The FPGA implementation achieves a similar performance to that of ASIC 1. The system could be improved in terms of throughput adding more SDs in parallel on the same platform or simply using the VBLAST-MMSE ordering method. The main difference between the two implementations is that, apart from the preprocessing used, for each level i, the equivalent PDU of ASIC 1 does not perform a minimum search. It directly preselects the point closer to the ZF solution to continue the tree search resulting in a throughput increase, even though more points need to be searched for moderate SNRs to find the ML solution [2] .
On the other hand, ASIC 2 uses an l ∞ -norm approximation for the Euclidean distance calculation resulting in a throughput and clock frequency increase while having only a small performance degradation. In addition, it uses a scheme for direct SE enumeration of the points based on the method in [7] , contributing to the throughput and clock frequency increase. These optimizations could also be integrated into our FPGA design improving the throughput of the SD.
Conclusion and Future Work
An FPGA implementation of the SD using a rapid prototyping methodology has been presented in this paper. The advantage of the rapid prototyping methodology is the flexibility that provides to analyze in detail the hardware implementation of the SD while running it in real-time.
It has been shown that the performance of the FPGA implementation matches that of a previously presented ASIC implementation. Although improvements exist that could be added to the FPGA, they are based on mathematical approximations and hardware optimizations. In order to further improve hardware implementations of the SD and make its integration into a practical system easier, we need to identify the bottlenecks of the system from an algorithmic point of view. The two major drawbacks of a hardware implementation of the SD are:
• The tree search of the algorithm makes its throughput dependent on the noise level and the channel conditions. This can greatly affect the performance of a complete communication system where data needs to be detected in a fixed number of operations.
• The resource use of the FPGA is suboptimal due to the sequential nature of the algorithm. It has been shown that the algorithm, with only some parts of the design processing valid data at the same time, can not be fully pipelined.

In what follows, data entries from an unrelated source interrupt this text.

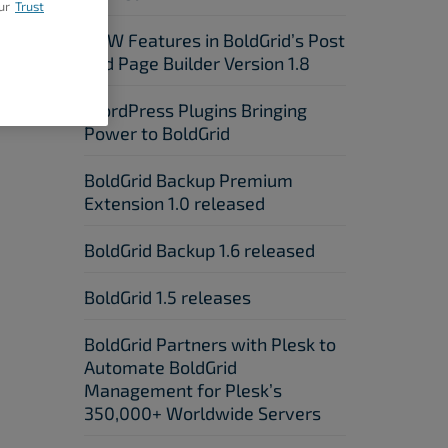
ur
Trust
NEW Features in BoldGrid’s Post
xt Post
and Page Builder Version 1.8
WordPress Plugins Bringing
Power to BoldGrid
BoldGrid Backup Premium
Extension 1.0 released
BoldGrid Backup 1.6 released
BoldGrid 1.5 releases
BoldGrid Partners with Plesk to
Automate BoldGrid
Management for Plesk’s
350,000+ Worldwide Servers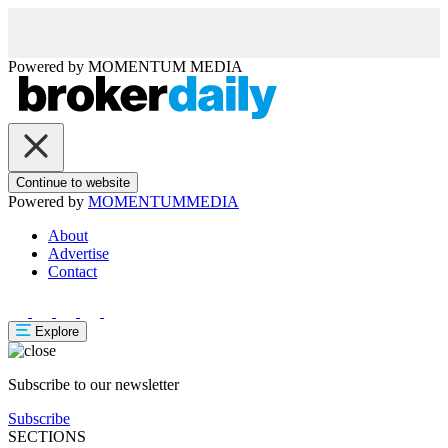
Powered by
MOMENTUM
MEDIA
Continue to website
Powered by
MOMENTUM
MEDIA
About
Advertise
Contact
Explore
Subscribe to our newsletter
Subscribe
SECTIONS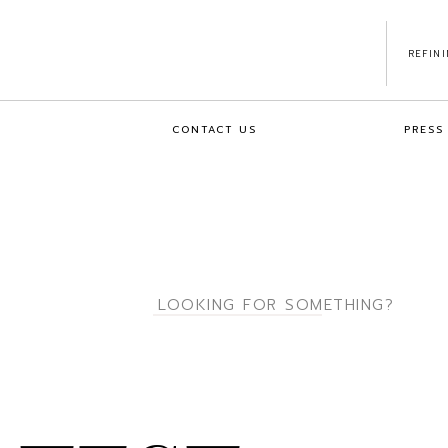
REFIN
CONTACT US
PRESS
Search
for: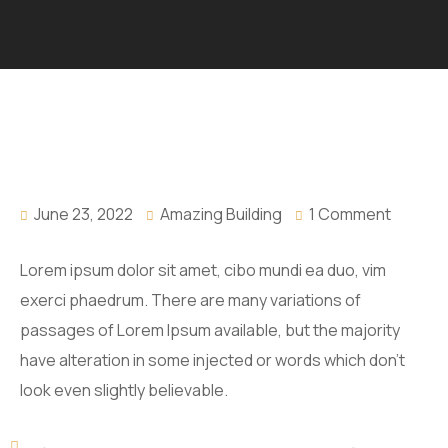
June 23, 2022
Amazing Building
1 Comment
Lorem ipsum dolor sit amet, cibo mundi ea duo, vim
exerci phaedrum. There are many variations of
passages of Lorem Ipsum available, but the majority
have alteration in some injected or words which don’t
look even slightly believable.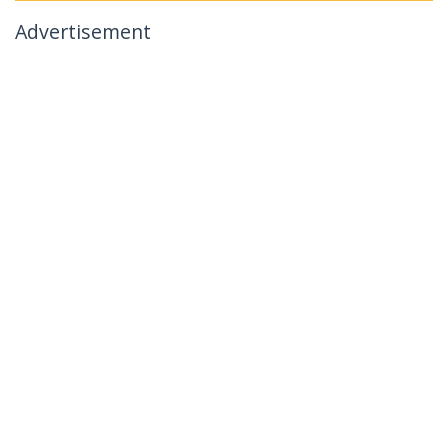
Advertisement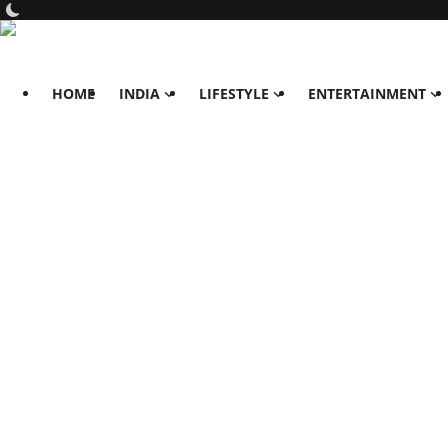
HOME
INDIA
LIFESTYLE
ENTERTAINMENT
Home
India
Lifestyle
All
Food
Travels
Fashion & Beauty
Health
Entertainment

This deep understanding of the SD thanks to the prototyping experience can be used as a means of identifying more optimized algorithms that could overcome the main drawbacks of the SD without greatly affecting its performance. We believe that a compromise can be established between the performance and the complexity to dramatically increase the throughput of the SD. This last aspect is the main subject of ongoing work.